“What is Christmas for you,” Ebenezer Scrooge asks his impossibly good-natured nephew Fred, “but a time for paying bills without money; a time for finding yourself a year older and not an hour richer?”
The final days of Advent are upon us. Soon we will listen again as the angel delivers good news of great joy for all the people: a baby, wrapped in bands of cloth, lying in a manger.
Are you ready? Did you prepare well enough this Advent to really open your heart to Christmas this year?

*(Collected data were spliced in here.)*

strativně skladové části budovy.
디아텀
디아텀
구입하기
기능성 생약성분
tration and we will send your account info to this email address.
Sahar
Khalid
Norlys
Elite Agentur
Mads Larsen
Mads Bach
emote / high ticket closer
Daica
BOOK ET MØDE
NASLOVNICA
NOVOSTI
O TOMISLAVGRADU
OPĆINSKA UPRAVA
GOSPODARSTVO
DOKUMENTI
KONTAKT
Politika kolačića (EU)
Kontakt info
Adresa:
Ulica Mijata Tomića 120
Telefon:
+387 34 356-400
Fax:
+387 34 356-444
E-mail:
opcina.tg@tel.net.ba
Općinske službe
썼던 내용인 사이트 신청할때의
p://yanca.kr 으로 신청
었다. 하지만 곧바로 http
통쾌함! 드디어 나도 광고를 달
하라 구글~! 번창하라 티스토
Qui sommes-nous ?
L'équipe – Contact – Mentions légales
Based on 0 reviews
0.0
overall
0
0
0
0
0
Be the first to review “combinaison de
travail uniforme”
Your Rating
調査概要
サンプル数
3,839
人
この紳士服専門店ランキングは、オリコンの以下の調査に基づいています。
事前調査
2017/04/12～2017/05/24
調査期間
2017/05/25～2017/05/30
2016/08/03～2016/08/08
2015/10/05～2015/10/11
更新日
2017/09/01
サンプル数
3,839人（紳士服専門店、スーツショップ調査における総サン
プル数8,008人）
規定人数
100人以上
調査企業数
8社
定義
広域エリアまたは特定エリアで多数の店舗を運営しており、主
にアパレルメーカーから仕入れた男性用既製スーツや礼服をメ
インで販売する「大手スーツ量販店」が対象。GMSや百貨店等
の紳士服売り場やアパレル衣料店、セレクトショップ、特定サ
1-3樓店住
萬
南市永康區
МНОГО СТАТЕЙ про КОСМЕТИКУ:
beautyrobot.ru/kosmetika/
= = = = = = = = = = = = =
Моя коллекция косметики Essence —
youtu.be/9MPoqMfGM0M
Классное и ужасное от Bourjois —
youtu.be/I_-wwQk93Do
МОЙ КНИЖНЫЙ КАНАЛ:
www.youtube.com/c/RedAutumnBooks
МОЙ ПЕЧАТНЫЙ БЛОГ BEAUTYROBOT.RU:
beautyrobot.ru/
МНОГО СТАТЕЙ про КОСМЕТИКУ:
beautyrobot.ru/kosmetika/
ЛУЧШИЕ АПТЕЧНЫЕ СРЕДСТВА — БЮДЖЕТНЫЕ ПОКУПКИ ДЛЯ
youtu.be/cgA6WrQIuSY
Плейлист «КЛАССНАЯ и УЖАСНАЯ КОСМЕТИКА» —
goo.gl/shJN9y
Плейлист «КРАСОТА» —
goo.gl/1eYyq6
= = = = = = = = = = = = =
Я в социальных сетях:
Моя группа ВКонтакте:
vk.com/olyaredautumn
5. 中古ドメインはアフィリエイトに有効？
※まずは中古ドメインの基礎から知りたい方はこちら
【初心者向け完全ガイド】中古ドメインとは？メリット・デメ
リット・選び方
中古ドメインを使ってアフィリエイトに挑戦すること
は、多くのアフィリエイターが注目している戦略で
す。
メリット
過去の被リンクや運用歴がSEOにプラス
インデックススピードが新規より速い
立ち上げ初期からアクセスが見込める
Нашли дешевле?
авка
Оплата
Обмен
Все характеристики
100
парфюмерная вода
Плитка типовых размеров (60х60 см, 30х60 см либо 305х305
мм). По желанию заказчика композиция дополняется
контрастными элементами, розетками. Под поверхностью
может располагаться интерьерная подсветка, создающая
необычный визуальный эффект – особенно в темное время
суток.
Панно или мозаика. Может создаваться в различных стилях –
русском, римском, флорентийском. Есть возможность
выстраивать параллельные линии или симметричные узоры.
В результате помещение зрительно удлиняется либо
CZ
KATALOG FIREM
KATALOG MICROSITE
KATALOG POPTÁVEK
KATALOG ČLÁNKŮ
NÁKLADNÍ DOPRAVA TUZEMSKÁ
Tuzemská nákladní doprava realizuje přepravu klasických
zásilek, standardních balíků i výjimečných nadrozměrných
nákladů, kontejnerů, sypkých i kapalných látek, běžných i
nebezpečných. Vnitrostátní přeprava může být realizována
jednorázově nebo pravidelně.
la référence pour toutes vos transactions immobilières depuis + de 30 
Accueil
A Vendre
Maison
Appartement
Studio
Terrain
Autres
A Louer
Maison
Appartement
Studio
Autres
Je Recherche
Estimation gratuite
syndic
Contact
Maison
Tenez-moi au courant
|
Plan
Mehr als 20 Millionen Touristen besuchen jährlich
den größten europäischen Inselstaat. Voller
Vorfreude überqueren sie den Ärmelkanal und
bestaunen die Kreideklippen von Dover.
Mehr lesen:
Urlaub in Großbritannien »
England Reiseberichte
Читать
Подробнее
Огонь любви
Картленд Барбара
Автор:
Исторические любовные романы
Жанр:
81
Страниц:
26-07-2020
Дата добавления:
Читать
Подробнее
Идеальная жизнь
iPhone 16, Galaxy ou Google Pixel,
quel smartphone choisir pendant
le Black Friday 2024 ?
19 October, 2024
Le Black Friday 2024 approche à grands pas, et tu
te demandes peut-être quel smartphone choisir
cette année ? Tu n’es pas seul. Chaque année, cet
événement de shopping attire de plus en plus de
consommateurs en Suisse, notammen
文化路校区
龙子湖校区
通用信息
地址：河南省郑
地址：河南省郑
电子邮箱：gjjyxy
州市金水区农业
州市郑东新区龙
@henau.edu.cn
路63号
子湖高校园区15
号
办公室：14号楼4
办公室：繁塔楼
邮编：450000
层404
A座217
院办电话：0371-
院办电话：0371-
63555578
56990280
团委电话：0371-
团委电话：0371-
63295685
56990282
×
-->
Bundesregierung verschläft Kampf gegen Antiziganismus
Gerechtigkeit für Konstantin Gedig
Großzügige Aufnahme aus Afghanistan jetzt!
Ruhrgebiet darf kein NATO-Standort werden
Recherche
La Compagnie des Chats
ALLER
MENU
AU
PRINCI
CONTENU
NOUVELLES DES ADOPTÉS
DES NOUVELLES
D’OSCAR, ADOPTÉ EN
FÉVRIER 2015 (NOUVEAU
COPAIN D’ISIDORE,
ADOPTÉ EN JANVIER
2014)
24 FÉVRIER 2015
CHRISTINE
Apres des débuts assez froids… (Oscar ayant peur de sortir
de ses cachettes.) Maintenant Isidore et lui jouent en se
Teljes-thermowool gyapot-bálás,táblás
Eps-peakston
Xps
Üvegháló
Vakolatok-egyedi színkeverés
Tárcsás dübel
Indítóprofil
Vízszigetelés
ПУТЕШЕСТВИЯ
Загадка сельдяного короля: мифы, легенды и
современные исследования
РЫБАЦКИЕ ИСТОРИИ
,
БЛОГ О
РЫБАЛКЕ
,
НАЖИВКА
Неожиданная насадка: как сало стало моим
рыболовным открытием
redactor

Me neither. But the good news is that what we celebrate at Christmas is not something we have to create. We’ll never do it right; we don’t have to. Christmas is God’s gift to us, given right into the heart of everyday life to people who had no idea what was happening. Into the chaos of travel and the census and childbirth: good tidings, great joy, for all people. It’s a gift we learn to unwrap – little by little, Christmas by Christmas – over the course of a lifetime.
So, what is Christmas for you? God knows people have tried hard enough to put it into words. In the chaos of our own lives as in the chaos of Bethlehem: “the Word was made flesh and dwelt among us” and “to save us all from Satan’s power when we were gone astray” and “God so loved the world” and “the hopes and fears of all the years are met in thee tonight.”
Each year we gather to remember it, to imagine ourselves into the scene, to let it work in us, helping us discover that little bit more what Christmas is for us right now. I hope you can join us here at St. Martin’s as we celebrate this great gift together — our services are at 5:30pm on Christmas Eve, and at 10am on Christmas day. But, wherever you celebrate Christmas this year, whether you are here with us or with other loved ones far away, may God, who sent angels to proclaim the glad news of our savior’s birth, give you joy and peace.